“Eu ainda posso votar [sobre o aborto]. Mas a consideração que estou fazendo é: nós já vivemos um momento com muitos temas delicados acontecendo ao mesmo tempo e os riscos de uma decisão divisiva criar um ambiente ainda mais turbulento no país”, disse Barroso em coletiva de imprensa após anunciar a antecipação da sua aposentadoria. “Portanto, um juiz não faz apenas o que quer ou gostaria de fazer. Tem de ter algumas preocupações institucionais.”
Até agora, apenas foi registrado um voto no caso – o de Rosa Weber, que fez questão de marcar sua posição e depositar o voto no plenário virtual, antes de se aposentar em 2023. Agora, a questão é se Barroso vai seguir o exemplo da colega – e também registrar o seu voto nos seus últimos dias de atuação na Corte.
No caso do aborto, Barroso pediu destaque em setembro de 2023. Mas durante os dois anos em que ocupou a presidência do STF, Barroso não viu condições políticas para retomar a análise do caso, que mobiliza diversos setores da sociedade civil – no STF, há quem tenha dúvidas de que o ministro vá querer mexer nesse vespeiro nos seus últimos dias no cargo.
Uma das ideias avaliadas reservadamente pela equipe de Barroso é devolver o caso ao plenário virtual – o que permitiria o ministro de depositar o seu voto na plataforma, antes de se aposentar. Barroso já avisou que não vai mais participar das sessões presenciais da Corte.
“É um voto muito custoso em razão da profunda divergência moral em torno do tema. Só valeria a pena proferir o voto se houvesse alguma mínima perspectiva de avanço no STF – e não há”, disse um interlocutor do ministro ouvido pelo blog.
Posição de Barroso já é conhecida
Apesar do suspense em torno dos próximos passos de Barroso, a posição do ministro sobre o tema já é conhecida.
Em 2016, num polêmico julgamento da Primeira Turma do STF, ele, Rosa e o atual presidente da Corte, Edson Fachin, se manifestaram pela descriminalização do aborto, na análise de um pedido de habeas corpus para cinco médicos e funcionários de uma clínica clandestina presos em Xerém, na Baixada Fluminense.
Naquele momento, a Primeira Turma entendeu que eles não cometeram crime e deveriam ser soltos, mas o entendimento se restringiu a esse caso. Já ação do PSOL aborda a questão de maneira mais ampla e irrestrita, para toda a população brasileira.
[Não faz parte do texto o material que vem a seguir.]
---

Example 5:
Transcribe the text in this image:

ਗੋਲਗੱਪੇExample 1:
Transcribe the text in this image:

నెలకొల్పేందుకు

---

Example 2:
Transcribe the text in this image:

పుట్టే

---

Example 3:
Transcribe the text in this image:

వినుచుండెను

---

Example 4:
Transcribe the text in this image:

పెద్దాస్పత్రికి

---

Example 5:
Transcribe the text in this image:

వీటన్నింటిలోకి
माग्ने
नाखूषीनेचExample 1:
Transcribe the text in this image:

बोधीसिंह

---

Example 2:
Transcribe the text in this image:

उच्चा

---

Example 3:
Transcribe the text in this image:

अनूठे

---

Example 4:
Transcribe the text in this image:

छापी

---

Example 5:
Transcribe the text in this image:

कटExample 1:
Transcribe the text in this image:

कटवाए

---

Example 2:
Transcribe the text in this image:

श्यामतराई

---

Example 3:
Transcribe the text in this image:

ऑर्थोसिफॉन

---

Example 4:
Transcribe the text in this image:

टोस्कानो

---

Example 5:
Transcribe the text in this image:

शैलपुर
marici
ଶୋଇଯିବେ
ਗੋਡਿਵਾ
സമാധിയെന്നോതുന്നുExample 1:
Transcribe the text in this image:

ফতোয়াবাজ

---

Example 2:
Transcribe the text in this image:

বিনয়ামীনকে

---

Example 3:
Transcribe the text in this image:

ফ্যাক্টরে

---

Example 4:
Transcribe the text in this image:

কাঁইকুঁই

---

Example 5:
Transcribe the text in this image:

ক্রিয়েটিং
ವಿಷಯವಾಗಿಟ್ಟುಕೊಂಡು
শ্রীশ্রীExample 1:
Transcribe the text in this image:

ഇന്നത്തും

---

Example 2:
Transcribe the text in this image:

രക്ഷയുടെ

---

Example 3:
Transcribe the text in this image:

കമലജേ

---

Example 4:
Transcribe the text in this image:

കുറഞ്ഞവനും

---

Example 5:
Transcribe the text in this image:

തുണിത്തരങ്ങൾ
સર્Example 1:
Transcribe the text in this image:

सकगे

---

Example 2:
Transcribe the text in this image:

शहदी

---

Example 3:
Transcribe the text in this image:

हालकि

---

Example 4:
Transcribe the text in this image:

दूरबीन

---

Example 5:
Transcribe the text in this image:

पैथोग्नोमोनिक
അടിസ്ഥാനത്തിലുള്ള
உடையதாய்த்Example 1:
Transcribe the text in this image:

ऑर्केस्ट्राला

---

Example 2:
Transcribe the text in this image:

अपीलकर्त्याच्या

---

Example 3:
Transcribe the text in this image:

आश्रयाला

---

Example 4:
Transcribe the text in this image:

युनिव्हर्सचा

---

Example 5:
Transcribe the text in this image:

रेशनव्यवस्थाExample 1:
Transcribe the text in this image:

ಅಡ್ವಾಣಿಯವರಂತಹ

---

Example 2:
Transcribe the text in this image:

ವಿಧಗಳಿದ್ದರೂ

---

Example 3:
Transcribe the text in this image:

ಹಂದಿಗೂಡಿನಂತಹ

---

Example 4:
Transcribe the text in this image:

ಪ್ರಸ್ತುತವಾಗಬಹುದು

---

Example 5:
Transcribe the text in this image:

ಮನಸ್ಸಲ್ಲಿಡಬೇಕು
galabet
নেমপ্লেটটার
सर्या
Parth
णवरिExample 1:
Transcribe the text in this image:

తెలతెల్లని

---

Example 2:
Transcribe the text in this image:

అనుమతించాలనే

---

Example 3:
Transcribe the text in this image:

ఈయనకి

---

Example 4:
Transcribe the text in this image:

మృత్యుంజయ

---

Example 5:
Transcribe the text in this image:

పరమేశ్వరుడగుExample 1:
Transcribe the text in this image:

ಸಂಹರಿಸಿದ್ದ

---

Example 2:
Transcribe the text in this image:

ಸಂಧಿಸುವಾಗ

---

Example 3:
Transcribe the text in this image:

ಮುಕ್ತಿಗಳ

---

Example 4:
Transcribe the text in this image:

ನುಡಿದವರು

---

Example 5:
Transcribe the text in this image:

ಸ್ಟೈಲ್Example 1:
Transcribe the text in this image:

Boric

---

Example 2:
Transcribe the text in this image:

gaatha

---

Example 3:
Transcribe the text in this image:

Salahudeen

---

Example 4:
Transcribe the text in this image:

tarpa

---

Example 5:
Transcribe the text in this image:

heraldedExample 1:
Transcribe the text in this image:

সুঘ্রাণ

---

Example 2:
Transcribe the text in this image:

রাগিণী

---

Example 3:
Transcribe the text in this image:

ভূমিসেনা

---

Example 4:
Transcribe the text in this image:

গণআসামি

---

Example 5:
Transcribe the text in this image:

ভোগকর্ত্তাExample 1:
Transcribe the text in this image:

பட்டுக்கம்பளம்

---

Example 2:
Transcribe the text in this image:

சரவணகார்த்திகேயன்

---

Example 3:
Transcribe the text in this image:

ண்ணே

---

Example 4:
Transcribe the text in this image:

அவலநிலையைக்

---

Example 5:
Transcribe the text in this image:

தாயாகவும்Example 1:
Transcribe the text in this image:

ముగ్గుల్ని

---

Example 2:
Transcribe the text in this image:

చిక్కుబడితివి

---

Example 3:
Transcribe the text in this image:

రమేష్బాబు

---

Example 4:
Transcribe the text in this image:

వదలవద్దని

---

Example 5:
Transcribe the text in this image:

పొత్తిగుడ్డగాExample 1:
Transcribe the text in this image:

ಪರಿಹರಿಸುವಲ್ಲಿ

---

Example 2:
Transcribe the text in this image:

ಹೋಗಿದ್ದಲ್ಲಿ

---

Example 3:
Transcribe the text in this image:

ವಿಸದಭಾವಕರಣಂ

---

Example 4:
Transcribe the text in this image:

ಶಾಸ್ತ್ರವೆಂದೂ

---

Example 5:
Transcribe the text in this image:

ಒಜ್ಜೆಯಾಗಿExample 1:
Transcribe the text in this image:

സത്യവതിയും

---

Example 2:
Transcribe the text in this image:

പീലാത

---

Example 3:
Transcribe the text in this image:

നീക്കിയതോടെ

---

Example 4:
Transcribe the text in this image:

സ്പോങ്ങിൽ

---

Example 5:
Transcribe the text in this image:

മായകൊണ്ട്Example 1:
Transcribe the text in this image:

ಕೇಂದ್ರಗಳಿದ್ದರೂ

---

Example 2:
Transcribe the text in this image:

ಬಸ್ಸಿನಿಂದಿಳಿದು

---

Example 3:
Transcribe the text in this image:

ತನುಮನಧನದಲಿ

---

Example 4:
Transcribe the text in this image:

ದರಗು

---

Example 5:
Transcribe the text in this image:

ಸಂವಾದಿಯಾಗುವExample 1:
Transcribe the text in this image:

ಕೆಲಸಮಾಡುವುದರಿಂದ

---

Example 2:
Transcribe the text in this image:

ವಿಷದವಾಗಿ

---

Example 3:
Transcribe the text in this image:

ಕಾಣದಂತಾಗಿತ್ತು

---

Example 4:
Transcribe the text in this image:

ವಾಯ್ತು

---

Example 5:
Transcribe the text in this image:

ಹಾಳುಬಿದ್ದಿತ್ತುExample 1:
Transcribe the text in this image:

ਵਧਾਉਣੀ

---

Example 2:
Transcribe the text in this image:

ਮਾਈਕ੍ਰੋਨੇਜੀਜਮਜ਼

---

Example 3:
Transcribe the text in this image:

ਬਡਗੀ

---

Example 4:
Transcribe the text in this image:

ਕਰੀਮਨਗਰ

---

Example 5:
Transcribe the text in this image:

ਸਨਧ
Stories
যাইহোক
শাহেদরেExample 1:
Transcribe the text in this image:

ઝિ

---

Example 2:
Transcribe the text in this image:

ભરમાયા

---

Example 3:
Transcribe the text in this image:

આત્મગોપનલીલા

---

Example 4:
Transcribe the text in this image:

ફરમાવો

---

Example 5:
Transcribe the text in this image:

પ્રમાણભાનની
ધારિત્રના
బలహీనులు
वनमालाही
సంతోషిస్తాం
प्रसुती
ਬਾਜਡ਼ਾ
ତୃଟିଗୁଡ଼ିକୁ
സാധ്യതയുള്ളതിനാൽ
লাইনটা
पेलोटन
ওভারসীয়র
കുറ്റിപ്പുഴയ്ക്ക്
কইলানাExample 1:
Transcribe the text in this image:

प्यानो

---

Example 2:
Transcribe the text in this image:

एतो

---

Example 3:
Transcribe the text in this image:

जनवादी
“A criminalização é incompatível com os seguintes direitos fundamentais: os direitos sexuais e reprodutivos da mulher, que não pode ser obrigada pelo Estado a manter uma gestação indesejada; a autonomia da mulher, que deve conservar o direito de fazer suas escolhas existenciais; a integridade física e psíquica da gestante, que é quem sofre, no seu corpo e no seu psiquismo, os efeitos da gravidez”, disse Barroso naquela ocasião.
Atualmente, a lei garante o direito ao aborto para salvar a vida da grávida, ou quando a gestação é fruto de um estupro. Em 2012, uma decisão do STF garantiu a medida no caso de fetos anencéfalos.
O PSOL quer permitir a interrupção voluntária da gravidez até a 12ª semana de gestação, independentemente da situação da mulher.
Repercussão
Para o advogado Paulo Iotti, Diretor Presidente do Grupo de Advogados pela Diversidade Sexual e de Gênero, a saída de Barroso do Supremo “é péssima para direitos das mulheres e de minorias em geral e da população LGBTI+ em especial”.
“Dificilmente teremos um ministro tão progressista na defesa de minorias indicado. E a maioria da composição atual tem mostrado não querer enfrentar temas sensíveis sobre direitos trans e o direito ao aborto no primeiro trimestre, por exemplo. Tem ‘decidido não decidir’ por razões processuais que não se aplicam ou incoerentes com sua jurisprudência”, afirmou.
Na avaliação da professora de direitos fundamentais da FGV Direito SP Luciana Ramos, a saída de Barroso traz repercussões para julgamentos do STF.
“Se pensarmos na atuação do ministro Barroso em questões envolvendo igualdade de gênero e racial, e a pessoa escolhida para entrar no lugar dele não tiver as mesmas preocupações, poderemos ter uma perda significativa no que diz respeito às pautas envolvendo grupos historicamente discriminados”, disse.